The impact of a privacy breaches in Canada primarily focuses on the damage caused to the individual whose information was compromised and the resulting reputational impact on the business reporting the breach. But there are much better reasons to report suspected breaches of security or privacy to the authorities than just the fear of damaging your good name.
In Canada, breach notification law has been a long time coming. Before the currently considered amendments –Bill C-12—to Personal Information Protection and Electronic Documents Act (PIPEDA) we’ve seen countless iterations of legislation that have resulted in little more than friction at different levels of government and additional delays due to pushback from various parties. One such party is the Information Technology Association of Canada, which has argued that informing victims of breaches would only result in notification “fatigue.”
While most jurisdictions in Canada still lack laws around notification, Ontario’s Personal Health Information Protection Act, 2004 (PHIPA) does explicitly require it, while Alberta law specifically states that if a reasonable person would consider there a real risk of significant harm to an individual as a result of the loss or the unauthorized access to disclosure, the Privacy Commissioner of that province must be notified, who then determines whether affected individuals must be notified.
But aside from the legal pressure and fear of public humiliation, there are five other reasons Canadian businesses should be open about their security practices, and in particular, privacy breaches.
1. You will show maturity and demonstrate responsibility.
Breaches are no trivial matter. They can have a significant impact on the lives of customers, so the better you handle them, the less damage they can cause. Affected individuals appreciate knowing about them as soon as possible, so they can take steps to protect themselves. That kind of responsiveness, along with adequate communication and support, goes a long way towards demonstrating to your valuable customers that your business is still worth their trust.
2. Your actions may garner praise instead of ridicule.
Last year, the Alberta Information and Privacy Commissioner commended the proper action of Best Buy and Air Miles in notifying individuals affected by a security breach.
3. It may actually benefit your brand.
After a security breach was detected on its servers, Hershey’s promptly notified individuals and made light of a peculiar issue that affected only one of their published recipes, thus spoon-feeding the media a positive spin that was just too delicious to resist.
4. It can bring much-needed improvements.
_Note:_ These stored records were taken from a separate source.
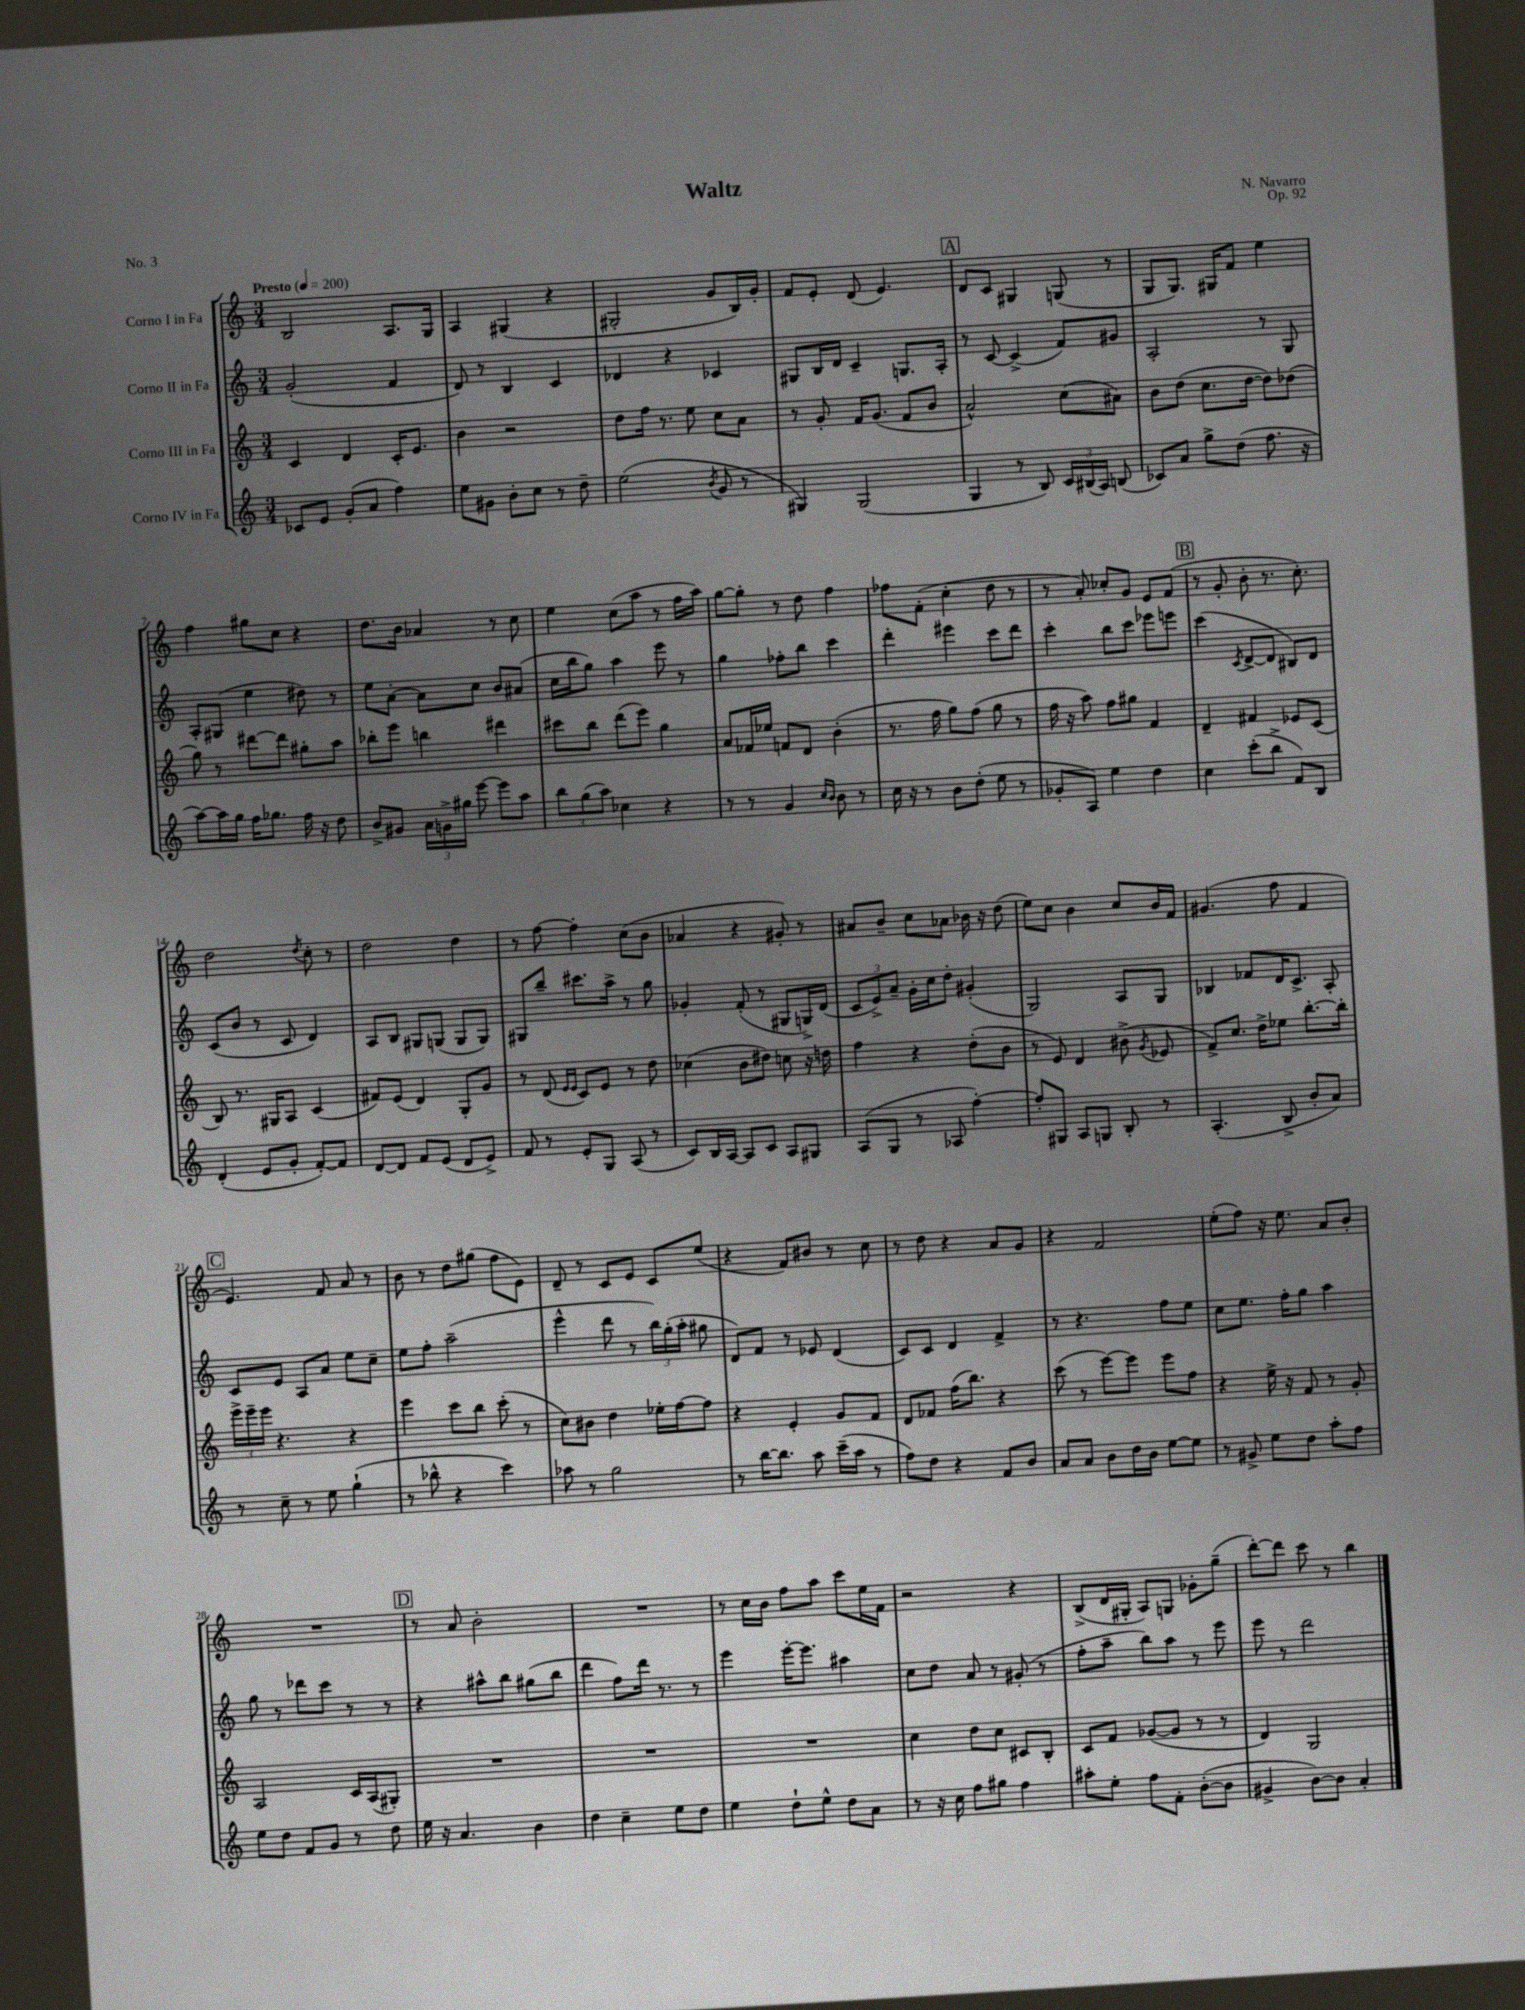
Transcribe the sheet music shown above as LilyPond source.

\header { title = "Waltz" composer = "N. Navarro" opus = "Op. 92" piece = "No. 3" }
<<
\new StaffGroup <<
\new Staff = "s0" \with { instrumentName = "Corno I in Fa" } {
    \clef treble \key c \major \numericTimeSignature \time 3/4 \tempo "Presto" 4 = 200
    \autoBeamOff b2 a8.[ g16] |
    a4 gis4( r4 |
    gis2-. g'8[ b16) g'16]-. |
    f'8[ e'8]-. d'8( e'4.) |
    \mark \markup { \box "A" } d'8[ c'8] gis4 g8( r8 |
    g8[ g8.]) gis16[ f'8] e''4 |
    f''4 gis''8[ c''8] r4 |
    d''8.[ b'16] aes'4 r8 c''8 |
    e''4 c''8[( a''8] r8 f''16[ a''16]) |
    g''8[~ g''8]-. r8 d''8 f''4 |
    fes''8[ f'8]-.( c''4-. d''8 r8 |
    r8 a'8-.) ces''8[-. g'8] e'8[ f'8]( |
    \mark \markup { \box "B" } r8 g'8-. b'8-. r8. c''8.-.) |
    d''2 \acciaccatura { d''8 } c''8-. r8 |
    d''2 d''4 |
    r8 f''8~ f''4-. c''8[( b'8] |
    aes'4 r4 gis'8-.) r8 |
    ais'8[ b'8]-- c''8[ aes'8] bes'16 r16 d''8( |
    e''8[) c''8] b'4 c''8[ b'16 f'16] |
    gis'4.( f''8 f'4 |
    \mark \markup { \box "C" } e'4.) f'8 a'8 r8 |
    b'8 r8 d''8[ gis''8]( f''8[ e'8]) |
    d'8-- r8 c'8[ e'8] c'8[ e''8]( |
    r4 f'8[) bis'8] r8 c''8 |
    r8 d''8 r4 a'8[ g'8] |
    r4 f'2 |
    e''8[-.( f''8]) r16 e''8. a'8[ b'8]-. |
    R2. |
    \mark \markup { \box "D" } r8 a'8 b'2-. |
    R2. |
    r8 c''16[ b'16] f''8[ a''8] c'''8[ e''16 f'16] |
    r2 r4 |
    b8[->( d'16 gis16]-. a8[) g8] ges'8[-. g''8]--( |
    d'''8[~-.) d'''8] c'''8 r8 b''4 \bar "|." |
}
\new Staff = "s1" \with { instrumentName = "Corno II in Fa" } {
    \clef treble \key c \major \numericTimeSignature \time 3/4
    \autoBeamOff g'2-.( f'4 |
    d'8) r8 b4 c'4 |
    des'4 r4 ces'4 |
    gis8[ b16 d'16] c'4-- g8.[ a16]-. |
    \mark \markup { \box "A" } r8 c'8~ c'4->( f'8[) gis'8] |
    a2-. r8 g8 |
    a8[-. gis8]( e''4 dis''8) r8 |
    e''8[ a'8]~-. a'8[ c''8] b'8[ ais'8]( |
    c''16[ b''16 g''8]) a''4 e'''8 r8 |
    g''4 fes''8[-. b''8] c'''4 |
    d'''4-. eis'''4 c'''8[ d'''8] |
    c'''4-. b''8[ c'''8] ees'''8[ e'''8] |
    \mark \markup { \box "B" } c'''4( \acciaccatura { c'8 } d'8[~-> d'8] bis8[) d'8] |
    c'8[( b'8] r8 c'8 d'4) |
    a8[ b8] gis8[ g8]( g8[ g8]) |
    gis8[ b''8]-- cis'''8.[ a''16]-> r8 g''8 |
    ges'4-. f'8-.( r8 gis8[ g16->) d'16]( |
    \tuplet 3/2 { c'8[ e'8->) a'8]-- } g'16[-. c''16 d''8]-. gis'4-.( |
    g2) a8[ g8] |
    bes4 fes'8[ d'16 c'8.]-> a8-. |
    \mark \markup { \box "C" } c'8[ e'8] a8[ a'8] e''8[ c''8]-- |
    e''8[ f''8]-. a''2--( |
    e'''4-^ d'''8 r8 \tuplet 3/2 { b''16[) g''16-.( a''16]-. } gis''8 |
    d'8[) f'8] r8 ees'8 d'4( |
    c'8[) c'8] d'4 f'4-> |
    r8 r4. f''8[ e''8] |
    c''8[ e''8.] f''16[-. g''8] a''4 |
    g''8 r8 des'''8[ c'''8] r8 r8 |
    \mark \markup { \box "D" } r4 ais''8[-^ b''8] gis''8[( b''8] |
    d'''4 f''8[) d'''16] r8. r8 |
    e'''4 e'''16[~-. e'''8.] ais''4 |
    c''8[ d''8] a'8 r8 gis'8-.( r8 |
    f''8[-. a''8]-- b''8[) a''8] r8 e'''8 |
    e'''8 r8 d'''2 \bar "|." |
}
\new Staff = "s2" \with { instrumentName = "Corno III in Fa" } {
    \clef treble \key c \major \numericTimeSignature \time 3/4
    \autoBeamOff c'4 d'4 c'16[-. e'8.] |
    b'4 r2 |
    d''8[ f''16] r8. e''8 c''8[ a'8] |
    r8 g'8-. f'16[ g'8.]( f'8[ b'8] |
    \mark \markup { \box "A" } a'2-^) c''8[( ais'8]) |
    b'8[ d''8]( c''8.[ d''16]~ d''8[) des''8]( |
    g''8) r8 dis'''8[~ dis'''8] gis''8[-. a''8] |
    bes''8[-. e'''8] b''4 dis'''4 |
    cis'''8[ b''8] d'''8[( e'''8]) g''4 |
    a'8[ fes'16 ees''16] f'8[ d'8] b'4-.( |
    r8. f''16 g''8[) f''8]( g''8 r8 |
    f''16 r16 a''8) f''8[ gis''8] f'4 |
    \mark \markup { \box "B" } d'4-- fis'4 ees'8[ c'8]( |
    b8) r8. gis16[ a8] c'4( |
    fis'8[) e'8]( d'4) g8[-. g'8] |
    r8 d'8( \grace { e'16[ e'16] } c'8[) e'8] r8 d''8 |
    ces''4( b'8[ dis''8]) c''8 r16 d''16 |
    f''4 r4 d''8[-.( b'8] |
    r8 e'8) d'4 bis'8->( \acciaccatura { g'8 } ees'8 |
    f'8[->) c''8.] d''16[-> ees''8] b''8.[~-. b''16]-. |
    \mark \markup { \box "C" } \tuplet 3/2 { e'''16[-> e'''16-- e'''16] } r4. r4 |
    e'''4 c'''8[ b''8] c'''8-.( r8 |
    c''8[) bis'8] d''4 ees''16[-. f''16~ f''8] |
    r4 e'4-. g'8[ f'8] |
    d'8[ fes'8] f''16[( b''8.]) r4 |
    c'''8( r8 e'''8[~) e'''8] e'''8[ f''8] |
    r4 e''16-> r16 f'8 r8 g'8-. |
    a2 c'16[ a16( gis8]-.) |
    \mark \markup { \box "D" } R2. |
    R2. |
    R2. |
    c''4 d''8[ c''8] cis'8[ b8]-. |
    c'8[ f'8] ges'8[~( ges'8] r8 r8 |
    d'4) g2 \bar "|." |
}
\new Staff = "s3" \with { instrumentName = "Corno IV in Fa" } {
    \clef treble \key c \major \numericTimeSignature \time 3/4
    \autoBeamOff ces'8[ e'8] g'8[-.( a'8] f''4) |
    e''8[ gis'8] b'8[-. c''8] r8 d''8-- |
    e''2( \acciaccatura { b'8 } g'8 r8 |
    gis4) gis2( |
    \mark \markup { \box "A" } g4 r8 b8) \tuplet 3/2 { c'16[ bis16( a16]) } b8( |
    ces'8[) a'8] g''8[-> d''8]( f''8. r16 |
    a''8[~) a''16 g''16] f''16[ ges''8.] f''16 r16 d''8 |
    b'8[-> gis'8] \tuplet 3/2 { a'16[ g'16-> gis''16] } e'''8~ e'''8[ a''8] |
    \tuplet 3/2 { b''8[ g''8( a''8]) } ces''4 r4 |
    r8 r8 g'4 \grace { c''16[ b'16] } b'8 r8 |
    c''16 r16 r8 b'8[ d''8]-.( e''8 r8 |
    ges'8[-. a8]) e''4 d''4 |
    \mark \markup { \box "B" } c''4 c'''8[-.( b''8]-> f'8[) b8] |
    d'4-.( e'8[ g'8]-. f'8[~-.) f'8] |
    d'8[~ d'8] f'8[ e'8]( d'8[ e'8]->) |
    f'8 r8 e'8[-. g8] a8( r8 |
    c'8[) b16 a16]~ a8[ c'8] a8[ gis8] |
    a8[( g8] r8 aes8 f''4~-.) |
    f''8[-. gis8] a8[ g8] b8-. r8 |
    a4.-.( b8-> b'8[-. a'8]) |
    \mark \markup { \box "C" } r8 c''8-- r8 e''8 g''4-!( |
    r8 bes''8-^ r4 c'''4) |
    aes''8 r8 g''2 |
    r8 b''16[~ b''8.] a''8 c'''16[--( a''16] r8 |
    f''8[) d''8] r4 f'8[ b'8] |
    a'8[ a'8] b'8[ d''16 b'16] e''8[~ e''8] |
    r8 gis'8-> e''8[ d''8] a''8[-. f''8] |
    e''8[ d''8] f'8[ g'8] r8 d''8 |
    \mark \markup { \box "D" } e''16 r16 a'4. b'4 |
    d''4 c''4-- e''8[ d''8] |
    e''4 d''8[-! e''8]-^ d''8[ a'8] |
    r8 r16 c''16 f''8[ gis''8] f''4 |
    ais''8[-. e''8]-. f''8[ f'8]-. b'8[~-.( b'8] |
    gis'4-> b'8[~) b'8] a'4-. \bar "|." |
}
>>
>>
According to a recent Ponemon study, breaches led to increased security budgets (61% of cases), privacy budgets (15%) and staffing (28%). Organizations that previously had an inadequate level of awareness about data collection and management suddenly enforced policies and hired experts, demonstrating a tangible increase in their risk maturity levels.
5. You can get official guidance at no cost.
Provincial Privacy Commissioners do more than investigate privacy complaints. Their experienced staff can discuss the fine details of suspected breaches, advising business owners of legal responsibilities and perhaps more importantly, providing access to—often free—resources to help improve security and privacy practices in your organization.
There are clearly significant advantages to doing the right thing but it’s useful to remember that Canadians do have recourse, even in the absence of specific breach notification. Recent class action suits filed against DaimlerChrysler, National Bank and Durham Region Health demonstrate that even if the information risk preparedness of many organizations operating in Canada isn’t quite where it should be, affected individuals can and will hold them responsible for mismanaging personal information.